ABOUT THIS EXERCISE: Express the data below as a two-column CSV with the headers instruction and output. Give one row per block, quote each field, and replace line breaks with spaces. Leave the pictures out.

SOURCE MATERIAL:
▶
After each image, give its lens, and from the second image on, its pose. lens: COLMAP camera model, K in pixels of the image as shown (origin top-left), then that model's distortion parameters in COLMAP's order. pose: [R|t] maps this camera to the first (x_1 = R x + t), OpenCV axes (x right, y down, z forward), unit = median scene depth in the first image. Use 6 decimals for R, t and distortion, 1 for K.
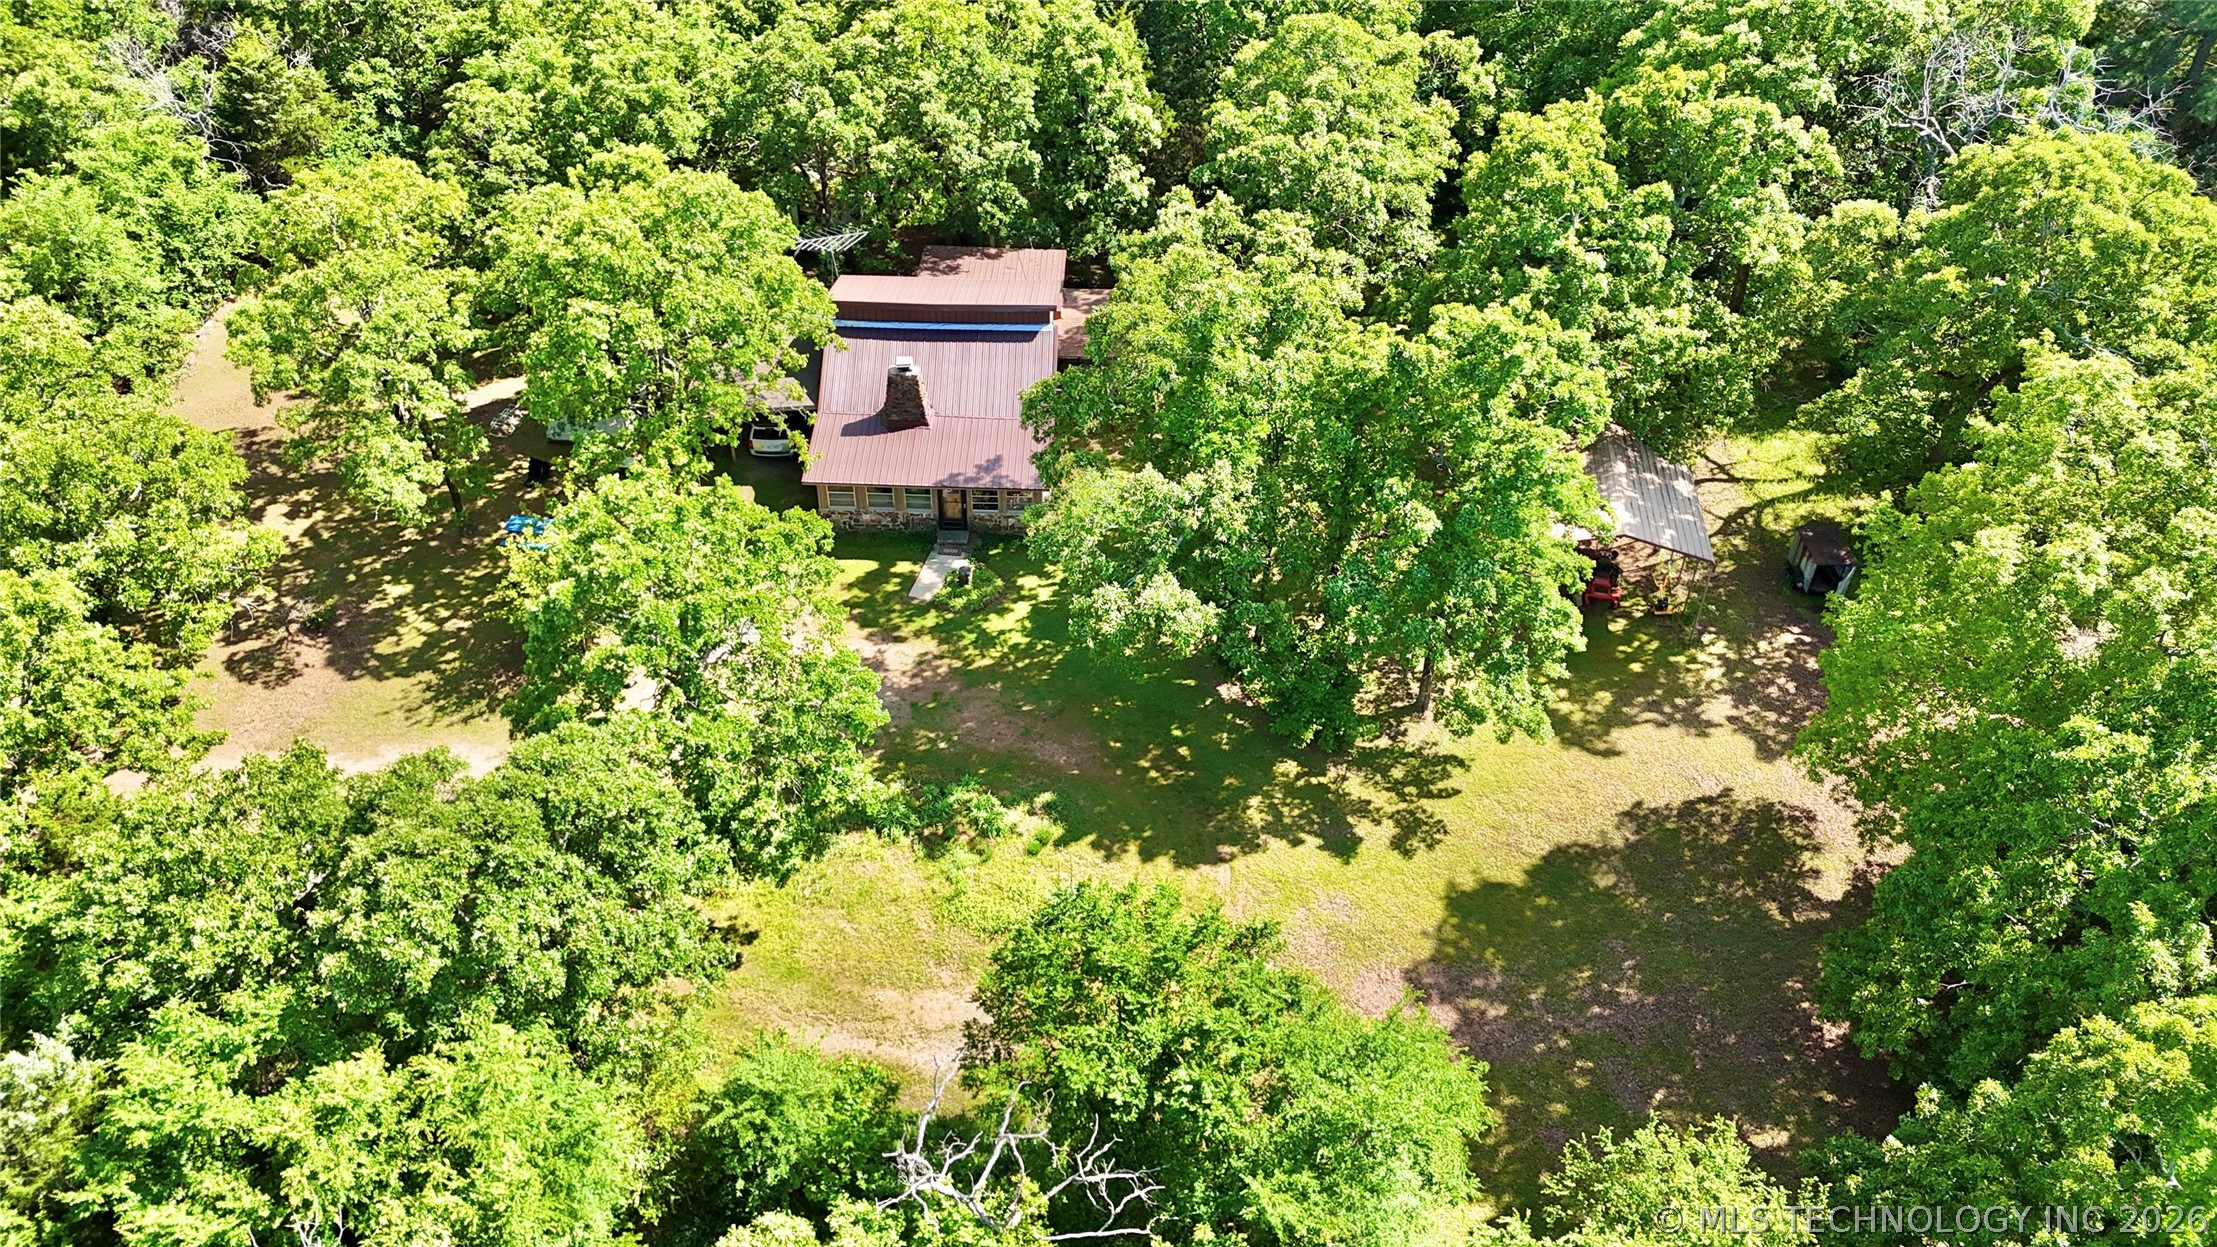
lens RADIAL K [[1613.1, 0, 1114.0], [0, 1613.1, 616.6], [0, 0, 1]] dist [0.050509, -0.053806]
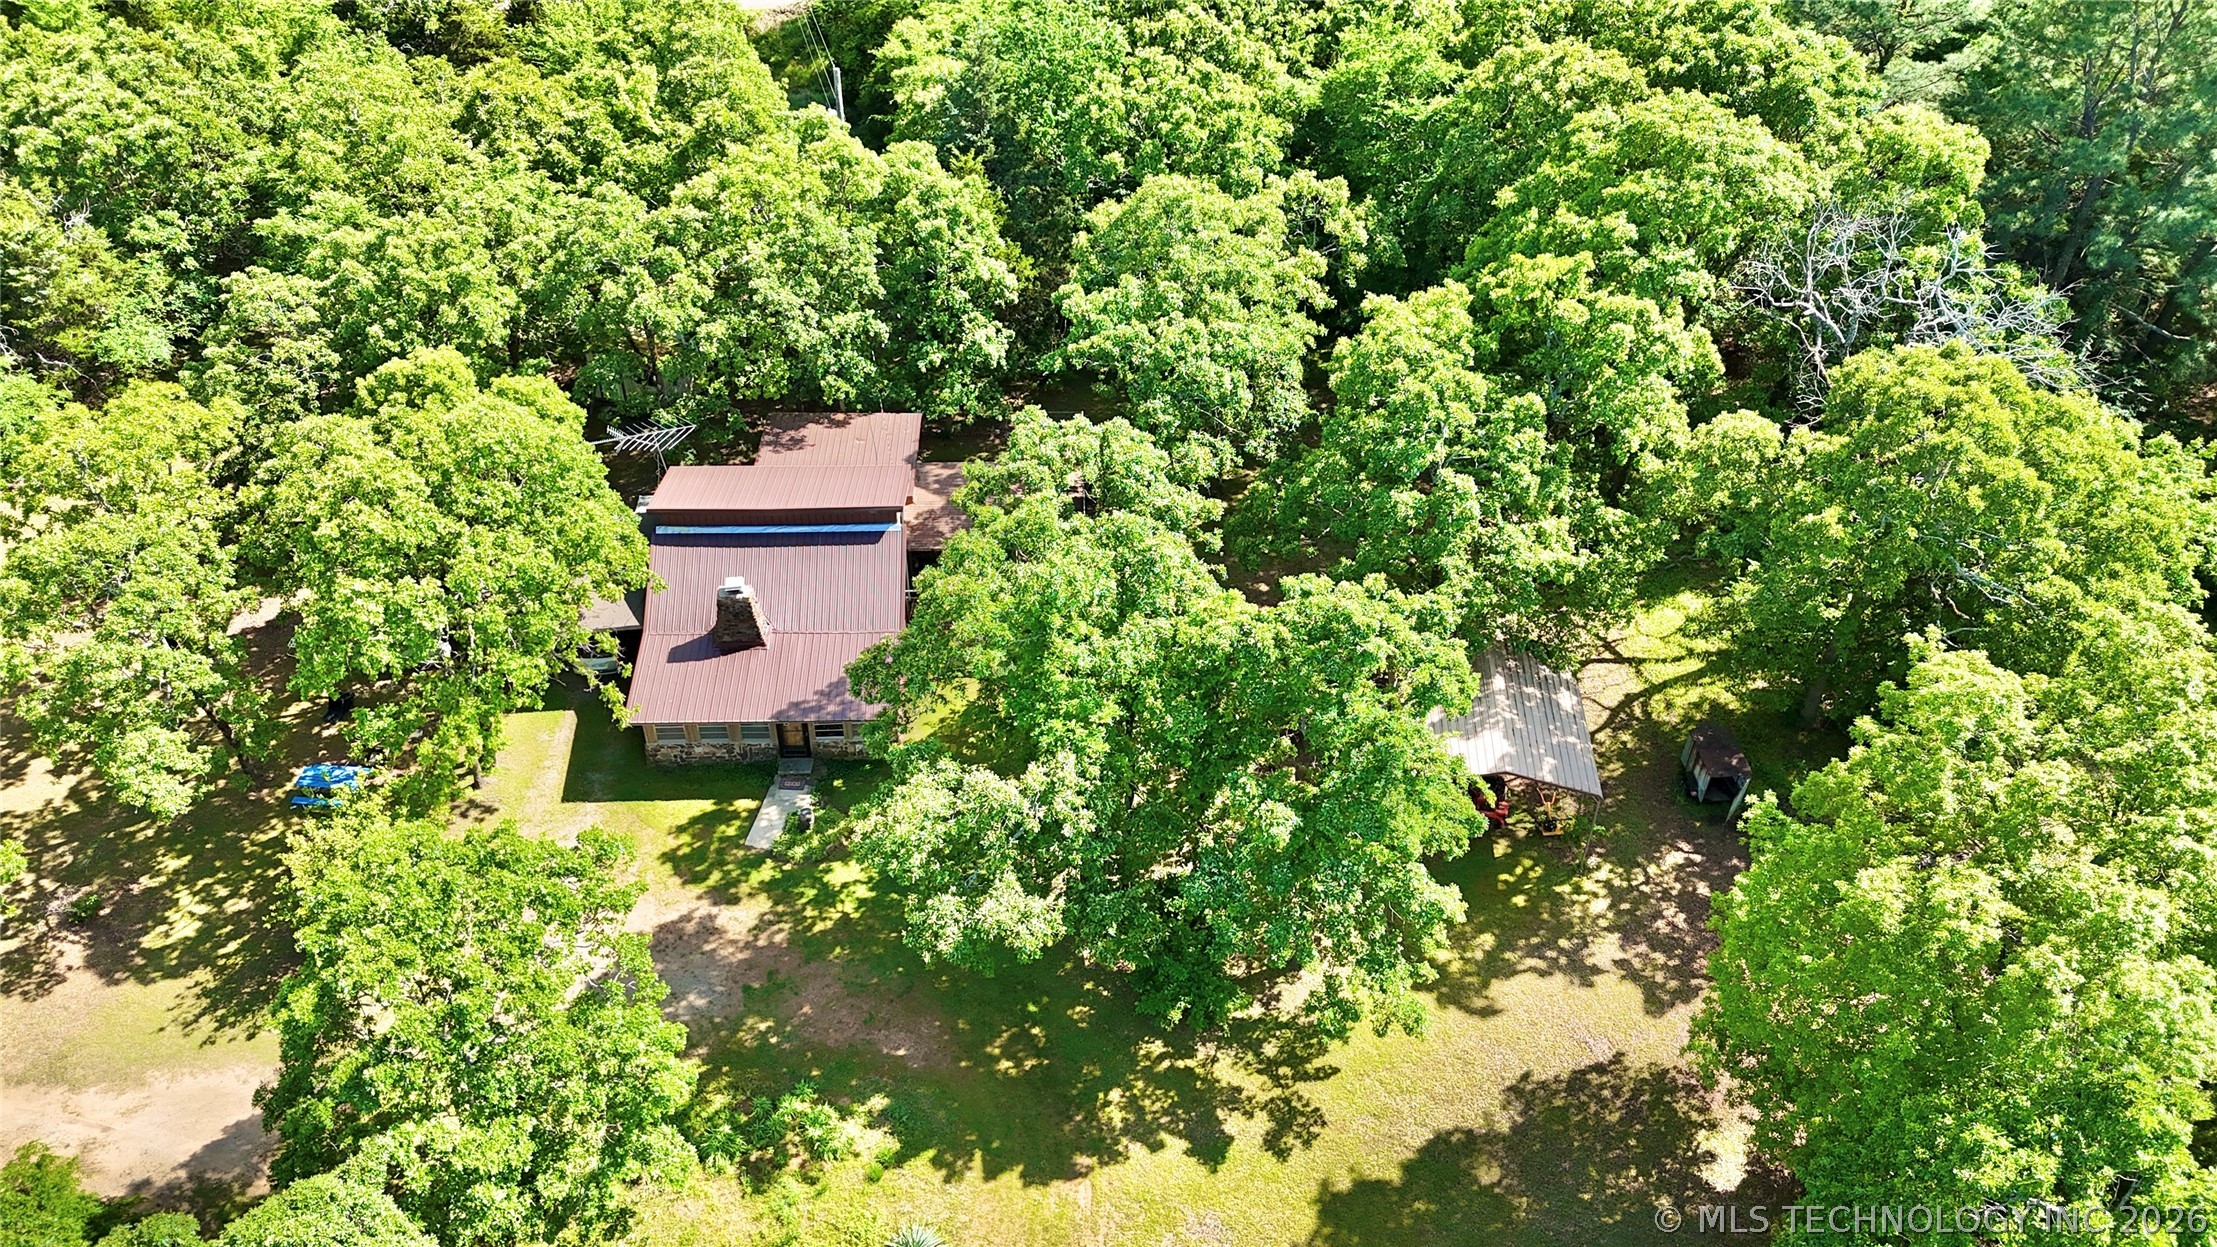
lens RADIAL K [[1613.1, 0, 1100.5], [0, 1613.1, 630.3], [0, 0, 1]] dist [0.050509, -0.053806]
pose [[0.998685, -0.027018, 0.043575, 0.041317], [0.026122, 0.999438, 0.021023, -0.154016], [-0.044118, -0.019857, 0.998829, 0.070436]]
◀
RESPONSE TO THIS EXERCISE:
instruction,output
"After each image, give its lens, and from the second image on, its pose. lens: COLMAP camera model, K in pixels of the image as shown (origin top-left), then that model's distortion parameters in COLMAP's order. pose: [R|t] maps this camera to the first (x_1 = R x + t), OpenCV axes (x right, y down, z forward), unit = median scene depth in the first image. Use 6 decimals for R, t and distortion, 1 for K.","lens RADIAL K [[1613.1, 0, 1114.0], [0, 1613.1, 616.6], [0, 0, 1]] dist [0.050509, -0.053806] lens RADIAL K [[1613.1, 0, 1100.5], [0, 1613.1, 630.3], [0, 0, 1]] dist [0.050509, -0.053806] pose [[0.998685, -0.027018, 0.043575, 0.041317], [0.026122, 0.999438, 0.021023, -0.154016], [-0.044118, -0.019857, 0.998829, 0.070436]]"